Un défi majeur persiste toutefois : l’absence de données genrées consolidées. Ce manque limite la capacité des acteurs publics et des partenaires techniques à concevoir des politiques ciblées et efficaces.

Un potentiel stratégique encore largement inexploité

Le développement du leadership féminin dans le textile tunisien représente une opportunité systémique. Sur le plan économique, il permettrait d’améliorer la performance et l’innovation des entreprises. Sur le plan social, il contribuerait à réduire les inégalités et à renforcer l’inclusion.

Les programmes d’appui, notamment ceux portés par le Centre du Commerce International en partenariat avec le ministère de l’industrie dans le cadre de GTEX-MENATEX, montrent déjà des résultats encourageants, avec plus de 30 % de participation féminine aux activités de renforcement des capacités et près de 40 % aux missions internationales.

Cependant, ces initiatives restent encore insuffisamment structurées autour d’une approche systémique du genre, en particulier au niveau institutionnel.

Vers un changement de paradigme

L’enjeu aujourd’hui n’est plus uniquement d’augmenter le nombre de femmes dirigeantes, mais de transformer en profondeur les conditions de leur accès et de leur maintien dans ces fonctions. Cela implique de repenser les modèles de gouvernance, de valoriser les parcours féminins existants et de renforcer les mécanismes d’accompagnement.

La visibilité des “success stories” féminines apparaît notamment comme un levier déterminant pour inspirer les nouvelles générations et légitimer la place des femmes dans les sphères de décision.

Faire du leadership féminin un pilier de l’industrie textile responsable

Leadership féminin pilier du secteur textile

Le secteur du textile et de l’habillement en Tunisie dispose aujourd’hui d’un avantage comparatif souvent sous-estimé : un capital humain féminin qualifié, expérimenté et déjà fortement impliqué dans les opérations.

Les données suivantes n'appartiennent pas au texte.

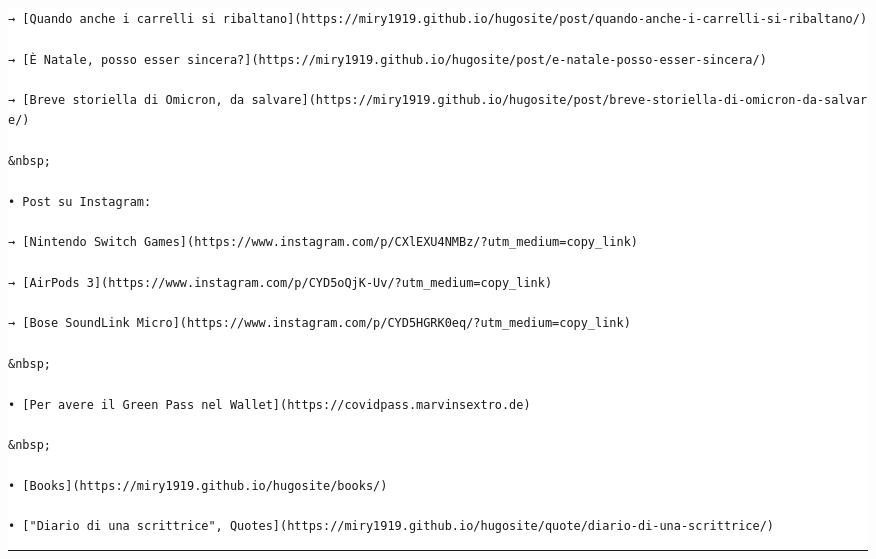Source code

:    → [Quando anche i carrelli si ribaltano](https://miry1919.github.io/hugosite/post/quando-anche-i-carrelli-si-ribaltano/)
    
    → [È Natale, posso esser sincera?](https://miry1919.github.io/hugosite/post/e-natale-posso-esser-sincera/)
    
    → [Breve storiella di Omicron, da salvare](https://miry1919.github.io/hugosite/post/breve-storiella-di-omicron-da-salvare/)
    
    &nbsp;
    
    • Post su Instagram:
    
    → [Nintendo Switch Games](https://www.instagram.com/p/CXlEXU4NMBz/?utm_medium=copy_link)
    
    → [AirPods 3](https://www.instagram.com/p/CYD5oQjK-Uv/?utm_medium=copy_link)
    
    → [Bose SoundLink Micro](https://www.instagram.com/p/CYD5HGRK0eq/?utm_medium=copy_link)
    
    &nbsp;
    
    • [Per avere il Green Pass nel Wallet](https://covidpass.marvinsextro.de)
    
    &nbsp;
    
    • [Books](https://miry1919.github.io/hugosite/books/)
    
    • ["Diario di una scrittrice", Quotes](https://miry1919.github.io/hugosite/quote/diario-di-una-scrittrice/)

---
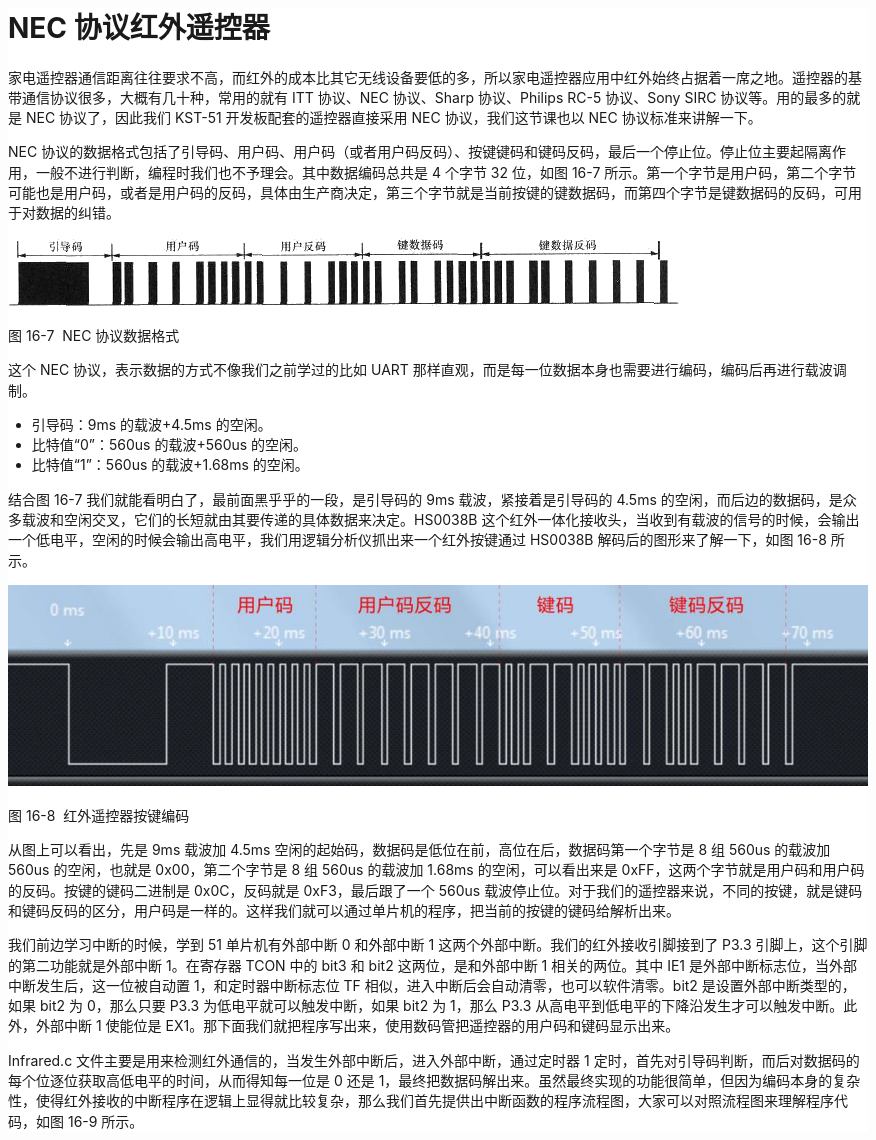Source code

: # NEC 协议红外遥控器

家电遥控器通信距离往往要求不高，而红外的成本比其它无线设备要低的多，所以家电遥控器应用中红外始终占据着一席之地。遥控器的基带通信协议很多，大概有几十种，常用的就有 ITT 协议、NEC 协议、Sharp 协议、Philips RC-5 协议、Sony SIRC 协议等。用的最多的就是 NEC 协议了，因此我们 KST-51 开发板配套的遥控器直接采用 NEC 协议，我们这节课也以 NEC 协议标准来讲解一下。

NEC 协议的数据格式包括了引导码、用户码、用户码（或者用户码反码）、按键键码和键码反码，最后一个停止位。停止位主要起隔离作用，一般不进行判断，编程时我们也不予理会。其中数据编码总共是 4 个字节 32 位，如图 16-7 所示。第一个字节是用户码，第二个字节可能也是用户码，或者是用户码的反码，具体由生产商决定，第三个字节就是当前按键的键数据码，而第四个字节是键数据码的反码，可用于对数据的纠错。

![图 16-7  NEC 协议数据格式](img/697aa33e1cdbcf3adea8606f431f4b13.jpg)

图 16-7  NEC 协议数据格式

这个 NEC 协议，表示数据的方式不像我们之前学过的比如 UART 那样直观，而是每一位数据本身也需要进行编码，编码后再进行载波调制。

*   引导码：9ms 的载波+4.5ms 的空闲。
*   比特值“0”：560us 的载波+560us 的空闲。
*   比特值“1”：560us 的载波+1.68ms 的空闲。

结合图 16-7 我们就能看明白了，最前面黑乎乎的一段，是引导码的 9ms 载波，紧接着是引导码的 4.5ms 的空闲，而后边的数据码，是众多载波和空闲交叉，它们的长短就由其要传递的具体数据来决定。HS0038B 这个红外一体化接收头，当收到有载波的信号的时候，会输出一个低电平，空闲的时候会输出高电平，我们用逻辑分析仪抓出来一个红外按键通过 HS0038B 解码后的图形来了解一下，如图 16-8 所示。

![图 16-8  红外遥控器按键编码](img/6e92623a11a4ce421893efca0883057b.jpg)

图 16-8  红外遥控器按键编码

从图上可以看出，先是 9ms 载波加 4.5ms 空闲的起始码，数据码是低位在前，高位在后，数据码第一个字节是 8 组 560us 的载波加 560us 的空闲，也就是 0x00，第二个字节是 8 组 560us 的载波加 1.68ms 的空闲，可以看出来是 0xFF，这两个字节就是用户码和用户码的反码。按键的键码二进制是 0x0C，反码就是 0xF3，最后跟了一个 560us 载波停止位。对于我们的遥控器来说，不同的按键，就是键码和键码反码的区分，用户码是一样的。这样我们就可以通过单片机的程序，把当前的按键的键码给解析出来。

我们前边学习中断的时候，学到 51 单片机有外部中断 0 和外部中断 1 这两个外部中断。我们的红外接收引脚接到了 P3.3 引脚上，这个引脚的第二功能就是外部中断 1。在寄存器 TCON 中的 bit3 和 bit2 这两位，是和外部中断 1 相关的两位。其中 IE1 是外部中断标志位，当外部中断发生后，这一位被自动置 1，和定时器中断标志位 TF 相似，进入中断后会自动清零，也可以软件清零。bit2 是设置外部中断类型的，如果 bit2 为 0，那么只要 P3.3 为低电平就可以触发中断，如果 bit2 为 1，那么 P3.3 从高电平到低电平的下降沿发生才可以触发中断。此外，外部中断 1 使能位是 EX1。那下面我们就把程序写出来，使用数码管把遥控器的用户码和键码显示出来。

Infrared.c 文件主要是用来检测红外通信的，当发生外部中断后，进入外部中断，通过定时器 1 定时，首先对引导码判断，而后对数据码的每个位逐位获取高低电平的时间，从而得知每一位是 0 还是 1，最终把数据码解出来。虽然最终实现的功能很简单，但因为编码本身的复杂性，使得红外接收的中断程序在逻辑上显得就比较复杂，那么我们首先提供出中断函数的程序流程图，大家可以对照流程图来理解程序代码，如图 16-9 所示。
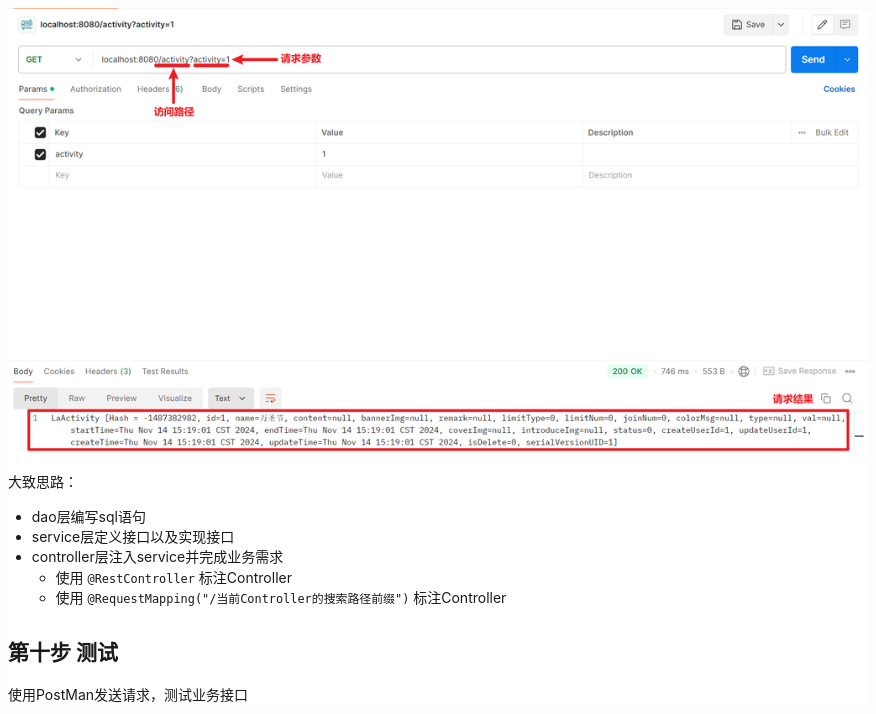 ![框架测试结果](https://github.com/YOIOc/learning-record/blob/main/image/框架测试结果.png)

大致思路：

- dao层编写sql语句
- service层定义接口以及实现接口
- controller层注入service并完成业务需求
  - 使用 `@RestController` 标注Controller
  - 使用 `@RequestMapping("/当前Controller的搜索路径前缀")` 标注Controller


## 第十步 测试

使用PostMan发送请求，测试业务接口
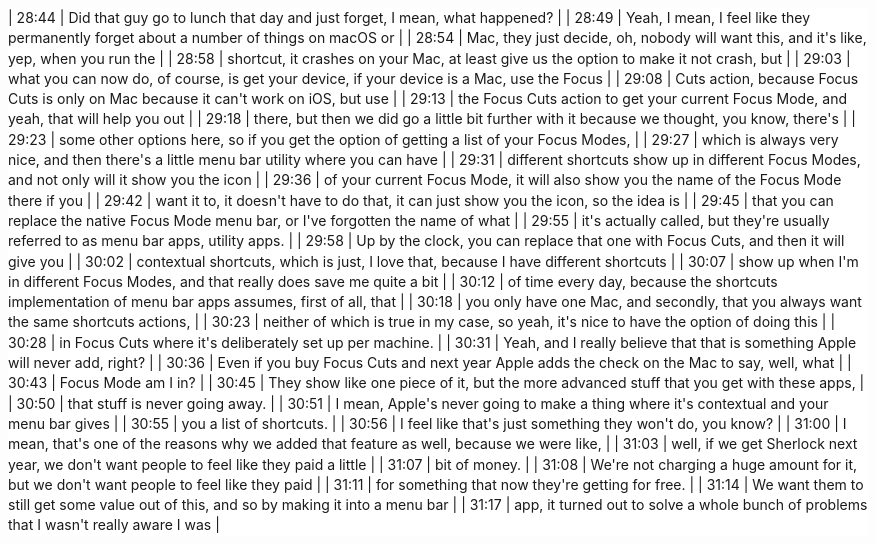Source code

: | 28:44      | Did that guy go to lunch that day and just forget, I mean, what happened?                            |
| 28:49      | Yeah, I mean, I feel like they permanently forget about a number of things on macOS or               |
| 28:54      | Mac, they just decide, oh, nobody will want this, and it's like, yep, when you run the               |
| 28:58      | shortcut, it crashes on your Mac, at least give us the option to make it not crash, but              |
| 29:03      | what you can now do, of course, is get your device, if your device is a Mac, use the Focus           |
| 29:08      | Cuts action, because Focus Cuts is only on Mac because it can't work on iOS, but use                 |
| 29:13      | the Focus Cuts action to get your current Focus Mode, and yeah, that will help you out               |
| 29:18      | there, but then we did go a little bit further with it because we thought, you know, there's         |
| 29:23      | some other options here, so if you get the option of getting a list of your Focus Modes,             |
| 29:27      | which is always very nice, and then there's a little menu bar utility where you can have             |
| 29:31      | different shortcuts show up in different Focus Modes, and not only will it show you the icon         |
| 29:36      | of your current Focus Mode, it will also show you the name of the Focus Mode there if you            |
| 29:42      | want it to, it doesn't have to do that, it can just show you the icon, so the idea is                |
| 29:45      | that you can replace the native Focus Mode menu bar, or I've forgotten the name of what              |
| 29:55      | it's actually called, but they're usually referred to as menu bar apps, utility apps.                |
| 29:58      | Up by the clock, you can replace that one with Focus Cuts, and then it will give you                 |
| 30:02      | contextual shortcuts, which is just, I love that, because I have different shortcuts                 |
| 30:07      | show up when I'm in different Focus Modes, and that really does save me quite a bit                  |
| 30:12      | of time every day, because the shortcuts implementation of menu bar apps assumes, first of all, that |
| 30:18      | you only have one Mac, and secondly, that you always want the same shortcuts actions,                |
| 30:23      | neither of which is true in my case, so yeah, it's nice to have the option of doing this             |
| 30:28      | in Focus Cuts where it's deliberately set up per machine.                                            |
| 30:31      | Yeah, and I really believe that that is something Apple will never add, right?                       |
| 30:36      | Even if you buy Focus Cuts and next year Apple adds the check on the Mac to say, well, what          |
| 30:43      | Focus Mode am I in?                                                                                  |
| 30:45      | They show like one piece of it, but the more advanced stuff that you get with these apps,            |
| 30:50      | that stuff is never going away.                                                                      |
| 30:51      | I mean, Apple's never going to make a thing where it's contextual and your menu bar gives            |
| 30:55      | you a list of shortcuts.                                                                             |
| 30:56      | I feel like that's just something they won't do, you know?                                           |
| 31:00      | I mean, that's one of the reasons why we added that feature as well, because we were like,           |
| 31:03      | well, if we get Sherlock next year, we don't want people to feel like they paid a little             |
| 31:07      | bit of money.                                                                                        |
| 31:08      | We're not charging a huge amount for it, but we don't want people to feel like they paid             |
| 31:11      | for something that now they're getting for free.                                                     |
| 31:14      | We want them to still get some value out of this, and so by making it into a menu bar                |
| 31:17      | app, it turned out to solve a whole bunch of problems that I wasn't really aware I was               |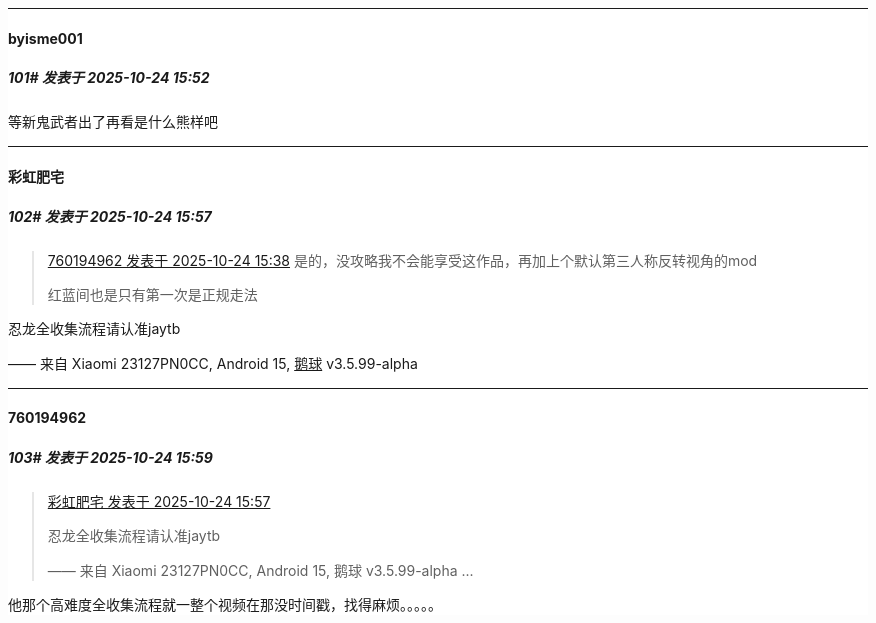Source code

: 
*****

####  byisme001  
##### 101#       发表于 2025-10-24 15:52

等新鬼武者出了再看是什么熊样吧


*****

####  彩虹肥宅  
##### 102#       发表于 2025-10-24 15:57

<blockquote><a href="httphttps://stage1st.com/2b/forum.php?mod=redirect&amp;goto=findpost&amp;pid=68620001&amp;ptid=2265314" target="_blank">760194962 发表于 2025-10-24 15:38</a>
是的，没攻略我不会能享受这作品，再加上个默认第三人称反转视角的mod

红蓝间也是只有第一次是正规走法</blockquote>
忍龙全收集流程请认准jaytb

—— 来自 Xiaomi 23127PN0CC, Android 15, [鹅球](https://www.pgyer.com/xfPejhuq) v3.5.99-alpha

*****

####  760194962  
##### 103#       发表于 2025-10-24 15:59

<blockquote><a href="httphttps://stage1st.com/2b/forum.php?mod=redirect&amp;goto=findpost&amp;pid=68620103&amp;ptid=2265314" target="_blank">彩虹肥宅 发表于 2025-10-24 15:57</a>

忍龙全收集流程请认准jaytb

—— 来自 Xiaomi 23127PN0CC, Android 15, 鹅球 v3.5.99-alpha ...</blockquote>
他那个高难度全收集流程就一整个视频在那没时间戳，找得麻烦。。。。。

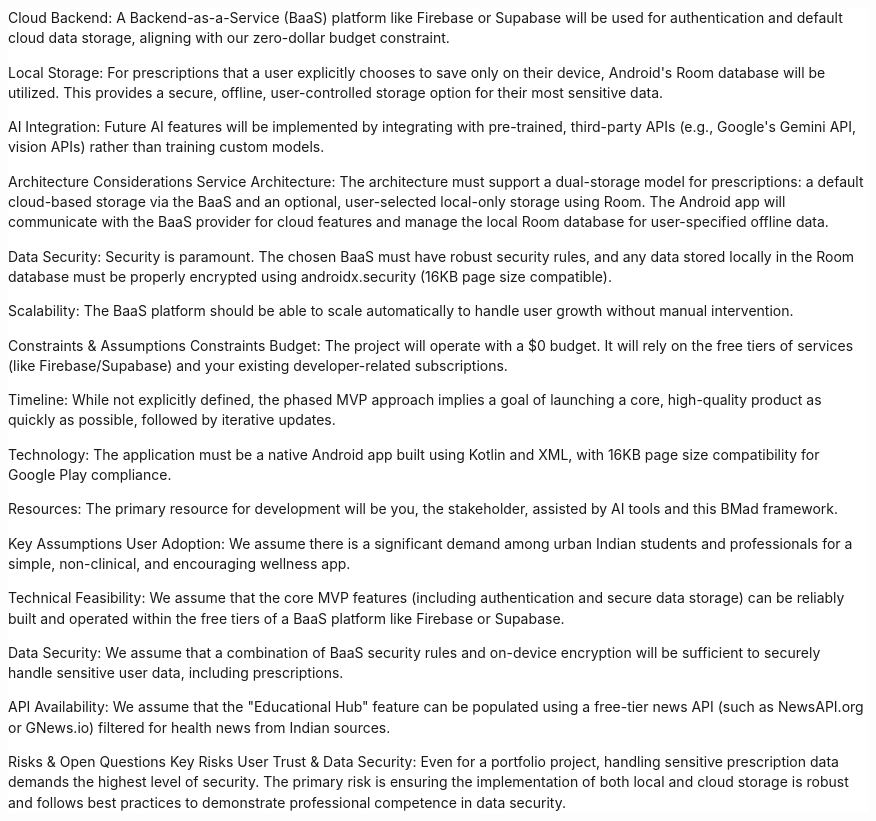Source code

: Cloud Backend: A Backend-as-a-Service (BaaS) platform like Firebase or Supabase will be used for authentication and default cloud data storage, aligning with our zero-dollar budget constraint.

Local Storage: For prescriptions that a user explicitly chooses to save only on their device, Android's Room database will be utilized. This provides a secure, offline, user-controlled storage option for their most sensitive data.

AI Integration: Future AI features will be implemented by integrating with pre-trained, third-party APIs (e.g., Google's Gemini API, vision APIs) rather than training custom models.

Architecture Considerations
Service Architecture: The architecture must support a dual-storage model for prescriptions: a default cloud-based storage via the BaaS and an optional, user-selected local-only storage using Room. The Android app will communicate with the BaaS provider for cloud features and manage the local Room database for user-specified offline data.

Data Security: Security is paramount. The chosen BaaS must have robust security rules, and any data stored locally in the Room database must be properly encrypted using androidx.security (16KB page size compatible).

Scalability: The BaaS platform should be able to scale automatically to handle user growth without manual intervention.

Constraints & Assumptions
Constraints
Budget: The project will operate with a $0 budget. It will rely on the free tiers of services (like Firebase/Supabase) and your existing developer-related subscriptions.

Timeline: While not explicitly defined, the phased MVP approach implies a goal of launching a core, high-quality product as quickly as possible, followed by iterative updates.

Technology: The application must be a native Android app built using Kotlin and XML, with 16KB page size compatibility for Google Play compliance.

Resources: The primary resource for development will be you, the stakeholder, assisted by AI tools and this BMad framework.

Key Assumptions
User Adoption: We assume there is a significant demand among urban Indian students and professionals for a simple, non-clinical, and encouraging wellness app.

Technical Feasibility: We assume that the core MVP features (including authentication and secure data storage) can be reliably built and operated within the free tiers of a BaaS platform like Firebase or Supabase.

Data Security: We assume that a combination of BaaS security rules and on-device encryption will be sufficient to securely handle sensitive user data, including prescriptions.

API Availability: We assume that the "Educational Hub" feature can be populated using a free-tier news API (such as NewsAPI.org or GNews.io) filtered for health news from Indian sources.

Risks & Open Questions
Key Risks
User Trust & Data Security: Even for a portfolio project, handling sensitive prescription data demands the highest level of security. The primary risk is ensuring the implementation of both local and cloud storage is robust and follows best practices to demonstrate professional competence in data security.
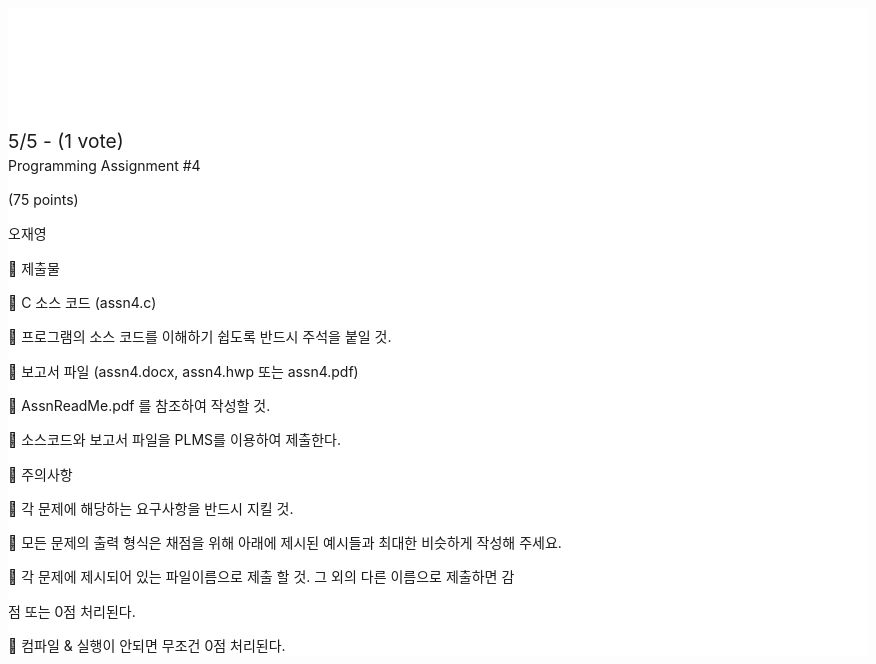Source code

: <div class="kksr-stars-active" style="width: 138px;">
            <div class="kksr-star" style="padding-right: 4px">


<div class="kksr-icon" style="width: 24px; height: 24px;"></div>
        </div>
            <div class="kksr-star" style="padding-right: 4px">


<div class="kksr-icon" style="width: 24px; height: 24px;"></div>
        </div>
            <div class="kksr-star" style="padding-right: 4px">


<div class="kksr-icon" style="width: 24px; height: 24px;"></div>
        </div>
            <div class="kksr-star" style="padding-right: 4px">


<div class="kksr-icon" style="width: 24px; height: 24px;"></div>
        </div>
            <div class="kksr-star" style="padding-right: 4px">


<div class="kksr-icon" style="width: 24px; height: 24px;"></div>
        </div>
    </div>
</div>


<div class="kksr-legend" style="font-size: 19.2px;">
            5/5 - (1 vote)    </div>
    </div>
Programming Assignment #4

(75 points)

오재영

 제출물

 C 소스 코드 (assn4.c)

 프로그램의 소스 코드를 이해하기 쉽도록 반드시 주석을 붙일 것.

 보고서 파일 (assn4.docx, assn4.hwp 또는 assn4.pdf)

 AssnReadMe.pdf 를 참조하여 작성할 것.

 소스코드와 보고서 파일을 PLMS를 이용하여 제출한다.

 주의사항

 각 문제에 해당하는 요구사항을 반드시 지킬 것.

 모든 문제의 출력 형식은 채점을 위해 아래에 제시된 예시들과 최대한 비슷하게 작성해 주세요.

 각 문제에 제시되어 있는 파일이름으로 제출 할 것. 그 외의 다른 이름으로 제출하면 감

점 또는 0점 처리된다.

 컴파일 &amp; 실행이 안되면 무조건 0점 처리된다.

Transformer cette présence en leadership constitue l’un des leviers les plus puissants pour accompagner la transition vers une industrie plus responsable, compétitive et durable. Pour les acteurs de la coopération technique et financière, l’enjeu est clair : il ne s’agit plus seulement de soutenir le secteur textile, mais de structurer un écosystème où les femmes dirigeantes deviennent des actrices centrales de la transformation industrielle.